Yaklaşan 2023 Cumhurbaşkanlığı ve milletvekili seçimleri için Cumhur İttifakı’nı genişletebilmek ve yeni oy potansiyeli bulabilmek için...
Yaklaşan 2023 Cumhurbaşkanlığı ve milletvekili seçimleri için Cumhur İttifakı’nı genişletebilmek ve yeni oy potansiyeli bulabilmek için kapı kapı dolaşan AKP çaldığı kapılardan eli boş dönüyor.
Basına da yansıyan son bilgilere göre AKP önce kapısını çaldığı Yeniden Refah Partisinden ret yanıtı aldı, daha sonra ise eski yol arkadaşları ve büyük umut bağladıkları Mehmet Şimşek ise teklif edilen görevi aktif siyaseti düşünmediğini belirterek kibarca ret etti.
Şimdilik elde kala kala Hüda-Par var ve lakin Hüda-Par ile birlikte olmak kime ne getirir kimden ne götürür açıkçası bu da meçhul…
Eh elbette herkesin kendine göre bir siyasi gelecek hedefi var ve hiç kimse fırtınalı denizde meçhule yol alan bunca ağır hasarlı bir gemiye binmek istemiyor.

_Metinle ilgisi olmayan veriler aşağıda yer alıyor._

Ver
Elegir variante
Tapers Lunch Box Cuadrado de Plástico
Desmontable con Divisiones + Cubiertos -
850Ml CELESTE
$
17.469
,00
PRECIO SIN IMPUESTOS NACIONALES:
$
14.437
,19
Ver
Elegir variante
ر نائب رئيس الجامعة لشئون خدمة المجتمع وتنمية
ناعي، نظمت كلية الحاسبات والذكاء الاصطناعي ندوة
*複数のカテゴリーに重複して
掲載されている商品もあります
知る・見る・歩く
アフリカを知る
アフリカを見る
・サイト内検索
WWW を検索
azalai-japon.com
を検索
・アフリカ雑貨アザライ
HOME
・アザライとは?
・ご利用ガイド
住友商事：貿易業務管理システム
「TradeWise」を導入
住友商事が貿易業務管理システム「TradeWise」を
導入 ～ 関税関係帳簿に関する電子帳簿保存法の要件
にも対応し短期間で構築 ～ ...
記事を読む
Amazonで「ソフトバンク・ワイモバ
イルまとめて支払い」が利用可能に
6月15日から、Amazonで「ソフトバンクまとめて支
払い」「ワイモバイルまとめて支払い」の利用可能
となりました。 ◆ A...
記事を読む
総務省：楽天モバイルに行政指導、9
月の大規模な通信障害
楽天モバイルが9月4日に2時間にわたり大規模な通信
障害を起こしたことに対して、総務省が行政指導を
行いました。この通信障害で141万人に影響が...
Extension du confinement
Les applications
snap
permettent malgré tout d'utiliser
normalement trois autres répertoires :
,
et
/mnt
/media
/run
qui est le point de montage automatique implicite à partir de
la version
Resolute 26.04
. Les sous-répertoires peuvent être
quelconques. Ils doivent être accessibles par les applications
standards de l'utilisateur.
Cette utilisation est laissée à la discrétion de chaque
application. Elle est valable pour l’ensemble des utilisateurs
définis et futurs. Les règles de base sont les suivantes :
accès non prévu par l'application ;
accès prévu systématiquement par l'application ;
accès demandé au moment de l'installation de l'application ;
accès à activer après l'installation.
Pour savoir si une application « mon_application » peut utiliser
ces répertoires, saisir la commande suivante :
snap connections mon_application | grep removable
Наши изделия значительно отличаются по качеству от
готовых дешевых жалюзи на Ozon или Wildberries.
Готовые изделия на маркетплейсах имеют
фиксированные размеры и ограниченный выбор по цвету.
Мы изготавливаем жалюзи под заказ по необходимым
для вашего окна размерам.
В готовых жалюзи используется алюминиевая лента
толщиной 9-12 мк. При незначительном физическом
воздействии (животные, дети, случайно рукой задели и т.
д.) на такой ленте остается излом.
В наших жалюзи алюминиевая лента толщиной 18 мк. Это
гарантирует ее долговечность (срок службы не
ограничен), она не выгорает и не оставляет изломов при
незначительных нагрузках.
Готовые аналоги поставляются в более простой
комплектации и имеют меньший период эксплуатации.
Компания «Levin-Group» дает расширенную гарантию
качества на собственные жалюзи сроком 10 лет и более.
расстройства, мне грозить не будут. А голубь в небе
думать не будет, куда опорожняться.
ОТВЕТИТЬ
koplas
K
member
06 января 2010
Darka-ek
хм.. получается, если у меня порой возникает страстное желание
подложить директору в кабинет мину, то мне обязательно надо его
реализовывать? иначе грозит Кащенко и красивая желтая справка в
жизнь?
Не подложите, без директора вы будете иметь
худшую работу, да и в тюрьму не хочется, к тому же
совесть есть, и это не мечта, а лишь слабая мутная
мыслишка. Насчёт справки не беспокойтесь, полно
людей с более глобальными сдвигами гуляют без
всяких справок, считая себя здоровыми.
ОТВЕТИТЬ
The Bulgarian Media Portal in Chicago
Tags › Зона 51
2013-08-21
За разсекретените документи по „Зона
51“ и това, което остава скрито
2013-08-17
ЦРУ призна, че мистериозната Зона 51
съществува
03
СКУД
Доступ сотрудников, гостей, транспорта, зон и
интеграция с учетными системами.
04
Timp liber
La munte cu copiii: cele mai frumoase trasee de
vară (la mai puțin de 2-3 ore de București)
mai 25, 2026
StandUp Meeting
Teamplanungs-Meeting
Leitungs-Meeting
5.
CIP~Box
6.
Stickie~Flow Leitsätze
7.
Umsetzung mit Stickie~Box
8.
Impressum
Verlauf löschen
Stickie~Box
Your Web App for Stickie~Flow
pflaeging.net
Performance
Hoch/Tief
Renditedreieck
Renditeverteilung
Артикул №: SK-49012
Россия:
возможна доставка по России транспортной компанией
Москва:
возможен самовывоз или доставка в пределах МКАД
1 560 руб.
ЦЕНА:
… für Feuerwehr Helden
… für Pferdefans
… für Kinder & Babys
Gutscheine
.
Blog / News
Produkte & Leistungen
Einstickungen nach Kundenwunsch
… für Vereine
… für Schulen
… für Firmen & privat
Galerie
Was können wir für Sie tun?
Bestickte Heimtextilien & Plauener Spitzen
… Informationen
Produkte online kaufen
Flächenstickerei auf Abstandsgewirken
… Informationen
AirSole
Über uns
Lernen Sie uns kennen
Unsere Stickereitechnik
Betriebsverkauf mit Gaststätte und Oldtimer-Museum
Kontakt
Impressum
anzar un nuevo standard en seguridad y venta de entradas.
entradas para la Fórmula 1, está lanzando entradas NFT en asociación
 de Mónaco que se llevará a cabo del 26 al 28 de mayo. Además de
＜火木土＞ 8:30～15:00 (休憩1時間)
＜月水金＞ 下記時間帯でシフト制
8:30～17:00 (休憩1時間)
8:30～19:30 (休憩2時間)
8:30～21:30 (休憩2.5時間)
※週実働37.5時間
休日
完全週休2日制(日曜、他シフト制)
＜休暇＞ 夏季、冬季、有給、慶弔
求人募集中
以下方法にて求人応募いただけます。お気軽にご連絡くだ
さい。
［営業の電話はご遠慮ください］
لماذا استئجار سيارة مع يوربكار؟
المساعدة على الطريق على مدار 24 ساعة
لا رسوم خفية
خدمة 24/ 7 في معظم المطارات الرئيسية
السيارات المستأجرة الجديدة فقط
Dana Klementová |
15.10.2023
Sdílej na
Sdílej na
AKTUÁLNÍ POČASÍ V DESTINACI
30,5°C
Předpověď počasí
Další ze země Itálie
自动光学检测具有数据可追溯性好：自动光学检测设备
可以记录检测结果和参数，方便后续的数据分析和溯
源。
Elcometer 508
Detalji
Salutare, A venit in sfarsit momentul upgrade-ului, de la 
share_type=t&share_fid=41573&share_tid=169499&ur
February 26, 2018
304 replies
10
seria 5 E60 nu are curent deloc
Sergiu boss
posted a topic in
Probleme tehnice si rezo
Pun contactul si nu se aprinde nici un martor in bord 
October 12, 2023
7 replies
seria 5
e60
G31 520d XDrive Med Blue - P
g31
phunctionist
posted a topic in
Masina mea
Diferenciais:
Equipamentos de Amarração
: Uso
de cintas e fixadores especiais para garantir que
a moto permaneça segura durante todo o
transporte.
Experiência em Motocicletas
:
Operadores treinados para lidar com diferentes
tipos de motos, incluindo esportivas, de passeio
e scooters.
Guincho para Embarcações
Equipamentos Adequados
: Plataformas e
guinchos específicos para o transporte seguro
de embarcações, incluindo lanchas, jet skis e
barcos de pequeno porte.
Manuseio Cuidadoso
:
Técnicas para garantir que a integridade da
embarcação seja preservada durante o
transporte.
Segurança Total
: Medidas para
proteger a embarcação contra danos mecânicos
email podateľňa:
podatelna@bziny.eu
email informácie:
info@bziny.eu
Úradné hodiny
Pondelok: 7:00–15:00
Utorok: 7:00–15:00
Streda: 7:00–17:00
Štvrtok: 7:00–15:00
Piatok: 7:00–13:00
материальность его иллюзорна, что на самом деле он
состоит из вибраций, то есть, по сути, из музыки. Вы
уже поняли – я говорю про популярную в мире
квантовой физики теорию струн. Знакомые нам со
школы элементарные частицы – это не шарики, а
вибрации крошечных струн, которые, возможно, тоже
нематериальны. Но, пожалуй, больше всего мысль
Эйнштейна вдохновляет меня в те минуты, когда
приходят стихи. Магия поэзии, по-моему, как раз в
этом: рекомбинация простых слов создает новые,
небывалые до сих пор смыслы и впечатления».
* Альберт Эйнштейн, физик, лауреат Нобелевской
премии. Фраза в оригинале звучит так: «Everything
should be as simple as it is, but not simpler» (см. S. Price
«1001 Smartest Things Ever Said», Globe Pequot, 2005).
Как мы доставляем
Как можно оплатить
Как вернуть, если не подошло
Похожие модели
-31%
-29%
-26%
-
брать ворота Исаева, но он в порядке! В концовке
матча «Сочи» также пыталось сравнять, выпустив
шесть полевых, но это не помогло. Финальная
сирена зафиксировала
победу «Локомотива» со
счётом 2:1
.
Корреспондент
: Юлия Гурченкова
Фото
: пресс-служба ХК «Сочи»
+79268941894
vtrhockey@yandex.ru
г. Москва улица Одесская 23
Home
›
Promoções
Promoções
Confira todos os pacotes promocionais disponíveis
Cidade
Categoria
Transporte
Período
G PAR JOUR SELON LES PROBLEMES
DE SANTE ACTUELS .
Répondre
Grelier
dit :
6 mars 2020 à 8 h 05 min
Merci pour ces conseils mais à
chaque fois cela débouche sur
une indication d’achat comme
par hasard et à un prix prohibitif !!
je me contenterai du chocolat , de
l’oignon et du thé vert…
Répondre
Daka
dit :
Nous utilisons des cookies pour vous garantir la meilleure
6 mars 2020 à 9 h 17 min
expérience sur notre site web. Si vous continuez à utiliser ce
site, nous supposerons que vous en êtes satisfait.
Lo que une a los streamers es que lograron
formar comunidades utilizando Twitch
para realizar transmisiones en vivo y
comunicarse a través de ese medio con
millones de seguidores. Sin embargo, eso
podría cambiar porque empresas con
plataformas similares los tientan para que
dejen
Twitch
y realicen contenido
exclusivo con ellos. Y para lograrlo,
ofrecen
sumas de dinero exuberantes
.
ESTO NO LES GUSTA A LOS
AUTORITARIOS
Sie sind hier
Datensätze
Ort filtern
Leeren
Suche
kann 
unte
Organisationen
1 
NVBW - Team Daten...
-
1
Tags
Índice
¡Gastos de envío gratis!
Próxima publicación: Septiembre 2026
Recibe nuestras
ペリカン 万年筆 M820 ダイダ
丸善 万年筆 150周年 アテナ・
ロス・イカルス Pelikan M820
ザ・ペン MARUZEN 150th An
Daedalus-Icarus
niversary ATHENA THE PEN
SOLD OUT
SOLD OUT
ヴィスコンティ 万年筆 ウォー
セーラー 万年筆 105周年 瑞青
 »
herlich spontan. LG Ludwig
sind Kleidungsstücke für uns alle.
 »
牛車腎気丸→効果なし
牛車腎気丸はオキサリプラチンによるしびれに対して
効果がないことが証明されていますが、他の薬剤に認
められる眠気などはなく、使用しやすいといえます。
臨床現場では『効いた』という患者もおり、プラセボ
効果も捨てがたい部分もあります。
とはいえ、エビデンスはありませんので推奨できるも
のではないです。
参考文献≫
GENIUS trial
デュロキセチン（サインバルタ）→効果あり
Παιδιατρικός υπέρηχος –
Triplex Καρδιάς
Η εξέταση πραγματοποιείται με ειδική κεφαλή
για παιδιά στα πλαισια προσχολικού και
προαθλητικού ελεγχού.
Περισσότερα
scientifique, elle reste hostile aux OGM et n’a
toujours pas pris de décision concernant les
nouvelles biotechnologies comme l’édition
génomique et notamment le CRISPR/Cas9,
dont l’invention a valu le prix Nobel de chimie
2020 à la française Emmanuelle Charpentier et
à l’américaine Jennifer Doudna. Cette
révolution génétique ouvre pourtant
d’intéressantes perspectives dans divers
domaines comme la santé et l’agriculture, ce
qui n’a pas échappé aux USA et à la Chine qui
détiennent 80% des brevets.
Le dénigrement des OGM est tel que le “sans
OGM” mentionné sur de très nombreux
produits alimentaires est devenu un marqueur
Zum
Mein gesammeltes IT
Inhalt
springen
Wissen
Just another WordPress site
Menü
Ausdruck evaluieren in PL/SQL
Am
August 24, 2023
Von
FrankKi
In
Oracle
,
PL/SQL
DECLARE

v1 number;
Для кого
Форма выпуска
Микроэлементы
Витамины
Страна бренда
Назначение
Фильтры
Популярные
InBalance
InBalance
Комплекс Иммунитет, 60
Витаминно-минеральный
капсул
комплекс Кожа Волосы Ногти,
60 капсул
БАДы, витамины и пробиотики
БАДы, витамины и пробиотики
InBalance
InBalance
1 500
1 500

Hatta gemide bulunan birçok mevcut yolcu bile ne yapsam ne etsem de kaçıp bu gemiden canımı kurtarsam derdine düşmüş bulunmaktadır.
Üstelik Yeniden Refah Partisi Genel Başkanı Fatih Erbakan, sadece Cumhur İttifakına katılma davetini ret etmedi Cumhur İttifakı’nı ‘desteklemeyeceklerini’ resmen açıkladı ve cumhurbaşkanı adayı olabilmek için başvuruda da bulundu.
Fatih Erbakan, Cumhur İttifakı’na katılmama sebeplerine yönelik gelen soruları ise “Zamanı geldiğinde teferruatlı şekilde açıklarız. Şimdilik bu kadarla yetinelim. Sonuç olarak biz bu yönde karar aldık. Böyle olmasını parti kurullarımız uygun gördüler. Biz de öyle uygun gördük. İnşallah hayırlı olur ” sözleri ile geçiştirdi.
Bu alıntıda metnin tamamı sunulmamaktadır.